TASKS TO COMPLETE:
- A) In the passage on underwater computer vision below, name every challenge listed under "The underwater reality check:".
- B) Rewrite the paragraph beginning "Of course, there's a catch" from the passage on underwater computer vision as a short bulleted list that keeps its main facts.

PASSAGE FOR REVIEW:
──────────────────────────────

Then I had a thought—AR glasses are going mainstream. What if diving goggles could detect and identify marine animals in real time?
Of course, there’s a catch: underwater computer vision is hard. Most pre-trained image models are trained on land-based datasets, where subjects are large, clear, and front-and-center. Underwater, marine creatures are often small, camouflaged, and drifting through noise. As a result, standard models tend to fail when applied to ocean life.
I took a pre-trained image model and fine-tuned it using a curated dataset of underwater images. The goal? Teach the model to recognize marine species in the kinds of messy, low-visibility conditions divers actually experience.
Technical Innovation: Underwater Real-Time Computer Vision
Architecture Overview
The system implements a two-stage pipeline optimized for underwater conditions and real-time AR deployment. First, an EfficientNet model was trained using marine life images. Then, a YOLO model detects animals in video frames, and the trained EfficientNet model classifies the identified species.
Underwater Data Challenges
Dataset: 13,000+ underwater images across 23 marine species
The underwater reality check:
Color distortion: Blues dominate, reds disappear at depth
Lighting chaos: From bright shallow water to artificial deep-sea illumination
Movement blur: Animals don't pose for photos
Background complexity: Coral reefs, kelp forests, open water
Data preprocessing strategy:
Aggressive color augmentation to simulate depth variations
Rotation/zoom for natural movement patterns
Contrast adjustment for different lighting conditions
Background suppression techniques
The figure below displays some of the input images.
Model Architecture
Base Model: EfficientNetB7
Pre-trained: ImageNet weights
Input Shape: (224, 224, 3)

──────────────────────────────

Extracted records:
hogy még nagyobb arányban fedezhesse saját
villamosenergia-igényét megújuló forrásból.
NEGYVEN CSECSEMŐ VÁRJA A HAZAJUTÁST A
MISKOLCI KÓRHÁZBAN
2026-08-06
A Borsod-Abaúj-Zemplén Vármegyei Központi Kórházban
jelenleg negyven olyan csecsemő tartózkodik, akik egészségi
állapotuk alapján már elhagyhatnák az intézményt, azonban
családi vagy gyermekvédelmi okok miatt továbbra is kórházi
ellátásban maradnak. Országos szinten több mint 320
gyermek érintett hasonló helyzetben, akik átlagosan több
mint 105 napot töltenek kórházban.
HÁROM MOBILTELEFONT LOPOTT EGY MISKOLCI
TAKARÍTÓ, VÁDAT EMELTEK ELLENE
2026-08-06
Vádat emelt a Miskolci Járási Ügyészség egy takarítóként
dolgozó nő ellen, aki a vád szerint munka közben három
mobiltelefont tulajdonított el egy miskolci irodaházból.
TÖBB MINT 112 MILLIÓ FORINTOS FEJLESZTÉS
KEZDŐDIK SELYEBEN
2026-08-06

──────────────────────────────

RESULTS FOR EACH TASK:
- A) Color distortion, lighting chaos, movement blur, background complexity

- B)
- Underwater computer vision is hard.
- Most pre-trained image models are trained on land-based datasets with large, clear, front-and-center subjects.
- Underwater, marine creatures are often small, camouflaged, and drifting through noise.
- As a result, standard models tend to fail on ocean life.